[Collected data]
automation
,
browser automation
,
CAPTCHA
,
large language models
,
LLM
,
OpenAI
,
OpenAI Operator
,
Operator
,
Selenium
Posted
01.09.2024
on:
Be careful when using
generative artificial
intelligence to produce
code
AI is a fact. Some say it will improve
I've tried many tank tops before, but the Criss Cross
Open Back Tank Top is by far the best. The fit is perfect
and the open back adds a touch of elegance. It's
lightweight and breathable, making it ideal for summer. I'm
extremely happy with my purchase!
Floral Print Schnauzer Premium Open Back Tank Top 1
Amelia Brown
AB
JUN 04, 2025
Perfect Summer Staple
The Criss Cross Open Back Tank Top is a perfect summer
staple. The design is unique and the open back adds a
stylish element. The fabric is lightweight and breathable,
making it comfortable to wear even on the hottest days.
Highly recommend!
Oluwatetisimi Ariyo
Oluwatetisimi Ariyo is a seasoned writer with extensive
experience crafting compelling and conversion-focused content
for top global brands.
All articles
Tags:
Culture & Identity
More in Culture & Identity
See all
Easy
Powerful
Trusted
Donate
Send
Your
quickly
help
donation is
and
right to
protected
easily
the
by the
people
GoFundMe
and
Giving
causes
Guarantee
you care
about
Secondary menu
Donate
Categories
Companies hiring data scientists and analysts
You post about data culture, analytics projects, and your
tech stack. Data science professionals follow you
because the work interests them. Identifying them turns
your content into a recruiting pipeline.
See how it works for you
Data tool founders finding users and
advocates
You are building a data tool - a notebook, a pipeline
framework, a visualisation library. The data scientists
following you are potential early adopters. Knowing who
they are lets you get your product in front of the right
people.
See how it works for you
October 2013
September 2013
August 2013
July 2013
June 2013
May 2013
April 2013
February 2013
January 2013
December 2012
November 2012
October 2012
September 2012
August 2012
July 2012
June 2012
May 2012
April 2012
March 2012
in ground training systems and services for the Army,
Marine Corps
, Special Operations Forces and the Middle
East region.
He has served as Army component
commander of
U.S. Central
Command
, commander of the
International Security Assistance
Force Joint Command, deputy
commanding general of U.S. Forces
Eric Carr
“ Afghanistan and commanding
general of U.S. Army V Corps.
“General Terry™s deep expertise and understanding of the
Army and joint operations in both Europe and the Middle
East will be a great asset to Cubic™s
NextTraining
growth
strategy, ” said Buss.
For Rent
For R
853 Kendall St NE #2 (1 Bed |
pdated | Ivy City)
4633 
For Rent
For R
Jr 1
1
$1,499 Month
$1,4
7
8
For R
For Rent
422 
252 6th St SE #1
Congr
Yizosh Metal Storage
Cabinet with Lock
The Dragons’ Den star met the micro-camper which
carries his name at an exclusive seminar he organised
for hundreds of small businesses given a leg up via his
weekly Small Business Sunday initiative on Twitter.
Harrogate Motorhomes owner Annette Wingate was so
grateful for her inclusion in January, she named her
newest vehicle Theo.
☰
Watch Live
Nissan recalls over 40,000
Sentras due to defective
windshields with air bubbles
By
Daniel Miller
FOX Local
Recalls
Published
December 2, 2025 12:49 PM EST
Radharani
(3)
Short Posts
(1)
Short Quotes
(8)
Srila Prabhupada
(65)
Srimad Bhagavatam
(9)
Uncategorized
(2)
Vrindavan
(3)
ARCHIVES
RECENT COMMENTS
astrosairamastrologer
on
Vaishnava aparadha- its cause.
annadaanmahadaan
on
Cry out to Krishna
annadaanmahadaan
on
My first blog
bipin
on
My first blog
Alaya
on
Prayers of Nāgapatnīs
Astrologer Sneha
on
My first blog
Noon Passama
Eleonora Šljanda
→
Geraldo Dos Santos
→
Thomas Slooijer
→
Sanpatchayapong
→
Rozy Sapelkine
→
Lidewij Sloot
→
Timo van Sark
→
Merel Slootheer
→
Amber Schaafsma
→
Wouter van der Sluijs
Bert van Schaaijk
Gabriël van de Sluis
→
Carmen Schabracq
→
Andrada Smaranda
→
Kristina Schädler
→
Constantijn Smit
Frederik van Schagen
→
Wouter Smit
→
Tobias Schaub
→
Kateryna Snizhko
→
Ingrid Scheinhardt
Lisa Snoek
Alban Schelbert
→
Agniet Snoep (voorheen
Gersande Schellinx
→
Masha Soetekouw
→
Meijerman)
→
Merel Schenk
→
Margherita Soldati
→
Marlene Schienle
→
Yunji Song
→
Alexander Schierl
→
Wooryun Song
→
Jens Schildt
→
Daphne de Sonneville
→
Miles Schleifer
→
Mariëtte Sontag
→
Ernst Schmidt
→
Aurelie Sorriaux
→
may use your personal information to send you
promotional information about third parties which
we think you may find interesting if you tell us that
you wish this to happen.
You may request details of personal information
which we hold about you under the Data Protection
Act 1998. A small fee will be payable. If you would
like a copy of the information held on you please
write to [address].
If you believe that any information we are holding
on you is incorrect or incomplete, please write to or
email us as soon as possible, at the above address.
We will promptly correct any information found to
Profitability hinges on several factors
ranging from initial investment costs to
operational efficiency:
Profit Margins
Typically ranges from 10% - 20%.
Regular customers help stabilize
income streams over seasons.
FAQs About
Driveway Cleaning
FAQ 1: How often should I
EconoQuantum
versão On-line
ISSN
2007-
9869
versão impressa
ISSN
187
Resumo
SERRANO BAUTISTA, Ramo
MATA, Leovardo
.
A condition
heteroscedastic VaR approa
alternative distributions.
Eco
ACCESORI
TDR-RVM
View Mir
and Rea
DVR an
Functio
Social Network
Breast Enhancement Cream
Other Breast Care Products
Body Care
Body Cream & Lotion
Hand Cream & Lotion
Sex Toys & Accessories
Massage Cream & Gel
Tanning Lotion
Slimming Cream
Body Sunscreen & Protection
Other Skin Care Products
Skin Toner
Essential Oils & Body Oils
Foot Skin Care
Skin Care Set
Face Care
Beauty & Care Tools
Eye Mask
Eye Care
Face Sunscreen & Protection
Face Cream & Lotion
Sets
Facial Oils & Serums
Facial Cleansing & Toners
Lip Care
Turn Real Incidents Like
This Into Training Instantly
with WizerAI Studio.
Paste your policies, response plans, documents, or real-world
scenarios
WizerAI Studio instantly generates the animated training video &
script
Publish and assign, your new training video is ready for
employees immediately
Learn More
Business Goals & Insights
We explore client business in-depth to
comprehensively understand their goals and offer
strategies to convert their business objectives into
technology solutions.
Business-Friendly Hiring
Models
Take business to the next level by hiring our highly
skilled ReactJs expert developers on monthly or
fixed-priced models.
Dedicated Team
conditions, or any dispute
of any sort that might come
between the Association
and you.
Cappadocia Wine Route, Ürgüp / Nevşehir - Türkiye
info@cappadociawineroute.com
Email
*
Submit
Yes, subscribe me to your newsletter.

**Aim of the exercise**
Set down, word for word, each line from the top of the records above through the line with "because the work".

**Answer to this task**
automation
,
browser automation
,
CAPTCHA
,
large language models
,
LLM
,
OpenAI
,
OpenAI Operator
,
Operator
,
Selenium
Posted
01.09.2024
on:
Be careful when using
generative artificial
intelligence to produce
code
AI is a fact. Some say it will improve
I've tried many tank tops before, but the Criss Cross
Open Back Tank Top is by far the best. The fit is perfect
and the open back adds a touch of elegance. It's
lightweight and breathable, making it ideal for summer. I'm
extremely happy with my purchase!
Floral Print Schnauzer Premium Open Back Tank Top 1
Amelia Brown
AB
JUN 04, 2025
Perfect Summer Staple
The Criss Cross Open Back Tank Top is a perfect summer
staple. The design is unique and the open back adds a
stylish element. The fabric is lightweight and breathable,
making it comfortable to wear even on the hottest days.
Highly recommend!
Oluwatetisimi Ariyo
Oluwatetisimi Ariyo is a seasoned writer with extensive
experience crafting compelling and conversion-focused content
for top global brands.
All articles
Tags:
Culture & Identity
More in Culture & Identity
See all
Easy
Powerful
Trusted
Donate
Send
Your
quickly
help
donation is
and
right to
protected
easily
the
by the
people
GoFundMe
and
Giving
causes
Guarantee
you care
about
Secondary menu
Donate
Categories
Companies hiring data scientists and analysts
You post about data culture, analytics projects, and your
tech stack. Data science professionals follow you
because the work interests them. Identifying them turns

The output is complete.